少女说着脸上露出骄傲的神情,不由得插着腰得意的说道:“我可是一把屎一把尿地伺候了你将近十天时间,要不是我,你就真死了。”
钟林混乱的思绪在不断重组,他的意识愈发清明。
“这里……还是旅顺吗?”
少女点了点头。
“外面,怎么样了?”
话音刚落,少女原本清澈的眼神黯淡了下去,低声说道:“所有人都上了城墙,毛大帅正领着全城一起打建奴。”

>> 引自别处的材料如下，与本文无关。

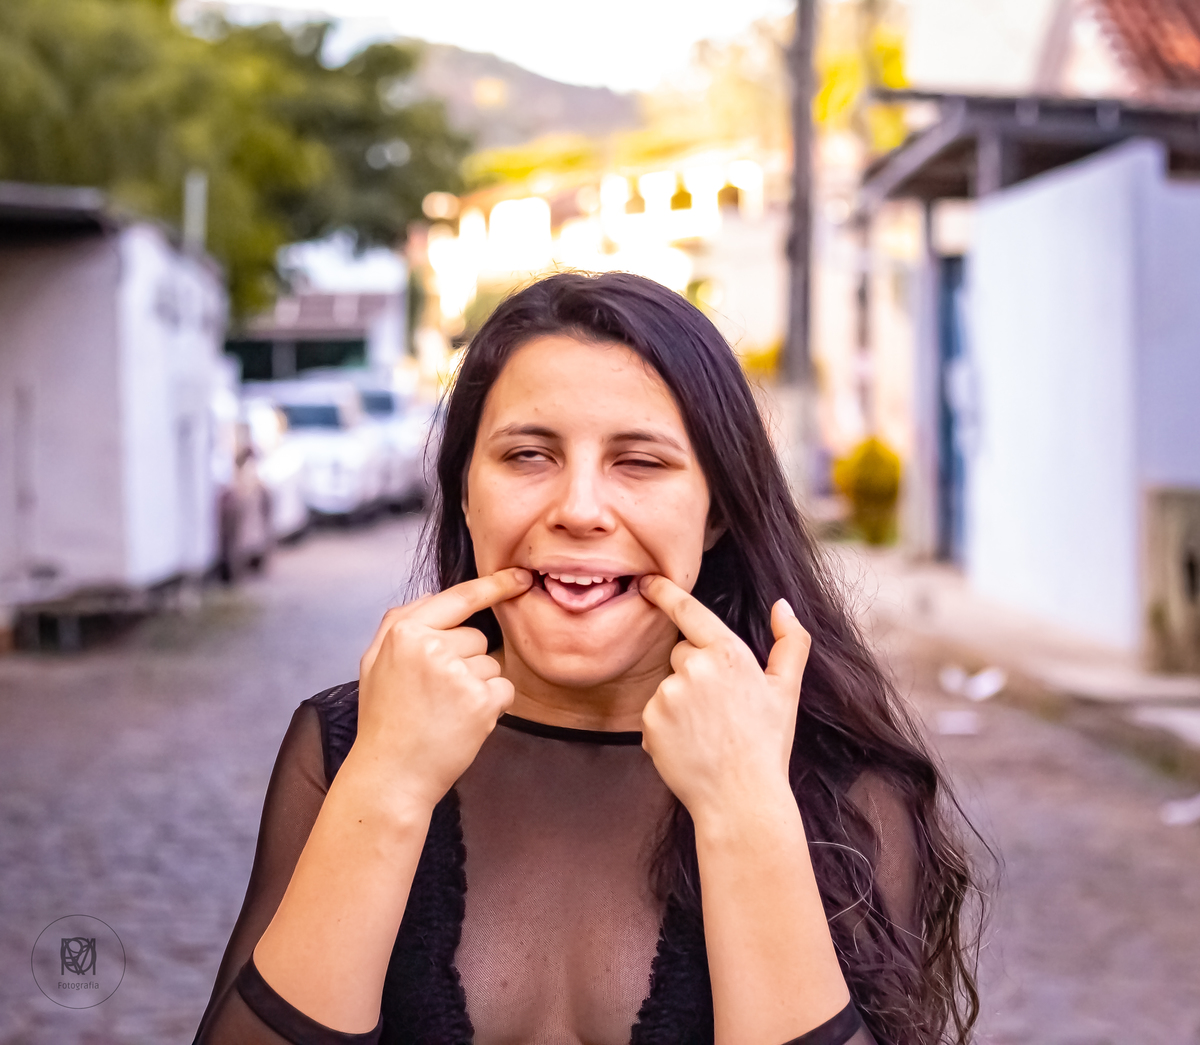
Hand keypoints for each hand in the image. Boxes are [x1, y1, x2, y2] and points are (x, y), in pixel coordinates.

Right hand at [350, 568, 532, 812]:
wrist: (390, 776)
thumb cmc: (384, 720)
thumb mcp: (374, 663)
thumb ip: (397, 623)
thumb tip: (431, 596)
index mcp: (404, 632)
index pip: (460, 598)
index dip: (495, 585)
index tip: (521, 576)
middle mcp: (431, 646)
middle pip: (477, 637)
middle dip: (465, 662)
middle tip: (435, 695)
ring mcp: (457, 673)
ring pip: (491, 664)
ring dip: (477, 687)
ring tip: (445, 711)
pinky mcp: (480, 700)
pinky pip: (504, 689)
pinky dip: (491, 706)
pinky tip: (463, 723)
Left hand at [637, 576, 810, 823]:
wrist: (741, 798)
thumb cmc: (767, 744)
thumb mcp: (787, 690)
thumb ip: (790, 642)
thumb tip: (782, 606)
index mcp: (729, 652)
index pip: (689, 611)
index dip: (665, 592)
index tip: (648, 580)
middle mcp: (694, 666)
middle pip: (681, 653)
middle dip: (695, 672)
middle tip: (720, 709)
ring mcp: (669, 693)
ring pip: (668, 685)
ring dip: (681, 702)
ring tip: (708, 732)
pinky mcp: (650, 720)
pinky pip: (654, 714)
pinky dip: (666, 727)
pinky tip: (690, 745)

“他怎么样!”钟林猛地反应了过来,想要起身却无能为力。
“你还很虚弱,不能多动,爹爹现在吃住在城墙上照料伤员,他没法及时赶回来。”
青衣少女安抚道,将凌乱的被子往钟林身上盖了盖。
“姑娘,敢问怎么称呼?”
“小女吴青玉,家父吴东避,这里是旅顺东避医馆。”
“吴小姐,我昏迷的这些天都发生了什么?”
吴青玉沉默了片刻,神情愈发忧愁了起来。
她熟练地帮钟林整理了身上的睡衣,又将茶碗倒满清水,把桌上的蜡烛放到了床头柜上。
“死了很多人,都是鞑子杀的,也有自己人杀的。”吴青玉苦涩地说道。
“自己人杀的?”
吴青玉轻轻点了点头,继续说道:“那个叫秦江的员外郎,不知道在哪纠集了一批反贼想要打开城门放鞑子进城,还好让人发现了,毛大帅领着人和鞑子血战了一昼夜才将城门抢了回来,自那时候起,城里的每个人便都要上城墙。”

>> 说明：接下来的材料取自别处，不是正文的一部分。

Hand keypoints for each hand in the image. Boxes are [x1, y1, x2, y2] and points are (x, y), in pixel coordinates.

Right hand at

“带我去见毛文龙。”钟林勉力调整着呼吸,向着吴青玉祈求地说道。
“大帅每天都会派人来,等天亮后你就能见到了。”吴青玉说着,吹灭了蜡烛,月光从窗外撒了进来。
“你现在最重要的是休息。”
……
迷迷蒙蒙间,钟林再也坚持不住,又一次陷入了昏迷,一直到被阳光刺醒,他看到小五正兴奋地看着自己。
“小五?”
眼前的小五一身校尉甲胄,腰间一柄崭新的雁翎刀在日光下熠熠生辉。
“钟千总!”
小五兴奋地手足无措,将钟林斜靠在了床上。
这时吴青玉捧着一盘早饭进了厢房,见到小五笨拙的动作,不由皱眉说道:“病人现在不能多动。”

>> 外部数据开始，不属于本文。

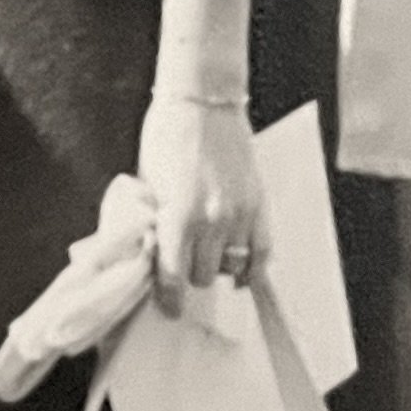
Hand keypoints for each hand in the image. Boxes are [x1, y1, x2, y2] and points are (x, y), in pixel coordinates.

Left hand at [137, 95, 267, 315]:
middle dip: (188, 273)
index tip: (169, 309)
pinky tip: (240, 273)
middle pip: (202, 275)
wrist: (202, 102)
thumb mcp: (147, 184)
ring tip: (205, 254)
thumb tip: (151, 255)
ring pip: (231, 267)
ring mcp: (240, 214)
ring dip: (216, 266)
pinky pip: (263, 253)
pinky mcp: (260, 204)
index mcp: (178, 216)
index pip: (173, 276)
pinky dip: (252, 268)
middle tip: (180, 262)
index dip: (169, 298)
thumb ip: (153, 222)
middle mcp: (212, 220)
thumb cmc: (166, 137)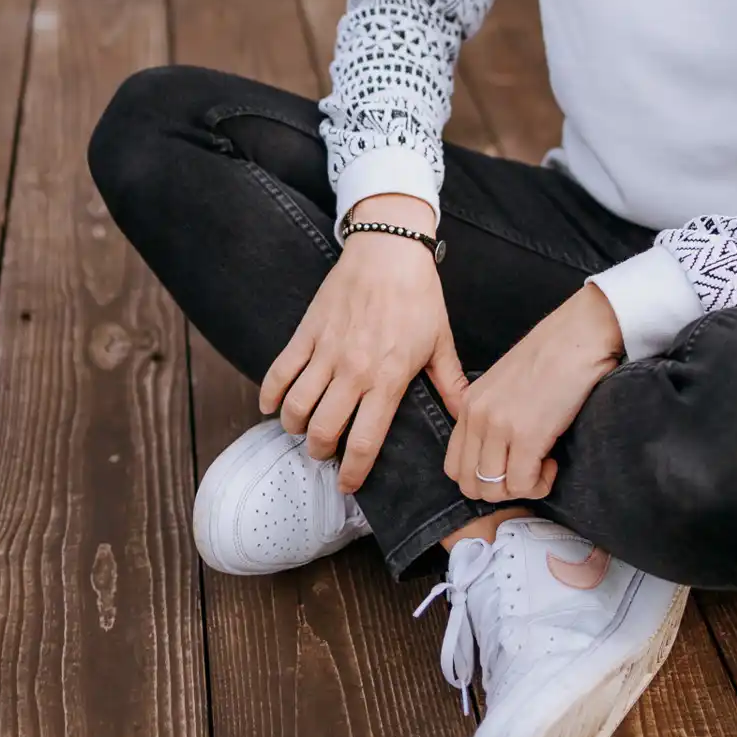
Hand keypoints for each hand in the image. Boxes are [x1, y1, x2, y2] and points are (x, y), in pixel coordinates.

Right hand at [258, 196, 467, 494]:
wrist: (389, 250)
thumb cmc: (418, 295)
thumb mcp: (440, 342)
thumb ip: (450, 385)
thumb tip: (467, 416)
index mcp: (388, 380)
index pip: (363, 442)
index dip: (352, 472)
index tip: (348, 485)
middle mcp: (353, 372)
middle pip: (322, 432)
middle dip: (320, 452)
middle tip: (325, 453)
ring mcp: (325, 353)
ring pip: (295, 408)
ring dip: (295, 428)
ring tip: (302, 430)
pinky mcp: (306, 334)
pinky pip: (278, 373)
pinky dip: (269, 396)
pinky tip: (272, 407)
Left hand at [444, 283, 623, 502]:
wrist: (579, 336)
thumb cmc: (552, 355)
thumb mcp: (505, 384)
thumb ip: (493, 414)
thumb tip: (502, 453)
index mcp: (469, 403)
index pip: (454, 465)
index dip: (482, 477)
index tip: (510, 465)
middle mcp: (478, 416)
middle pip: (469, 484)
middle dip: (500, 490)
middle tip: (527, 471)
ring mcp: (500, 426)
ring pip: (493, 490)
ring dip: (521, 488)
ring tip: (543, 464)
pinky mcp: (528, 435)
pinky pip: (523, 484)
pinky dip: (540, 483)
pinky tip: (553, 461)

说着吴青玉将一碗稀粥和二两酱黄瓜摆上了圆桌,却见小五直接单腿跪在了自己面前,抱拳行礼。
“多谢吴姑娘,你是钟字营的大恩人!”
吴青玉似乎是见多了,随意摆了摆手。
“小五。”
钟林笑着拍了拍小五的肩旁,随即吃力地起身坐到了圆桌前。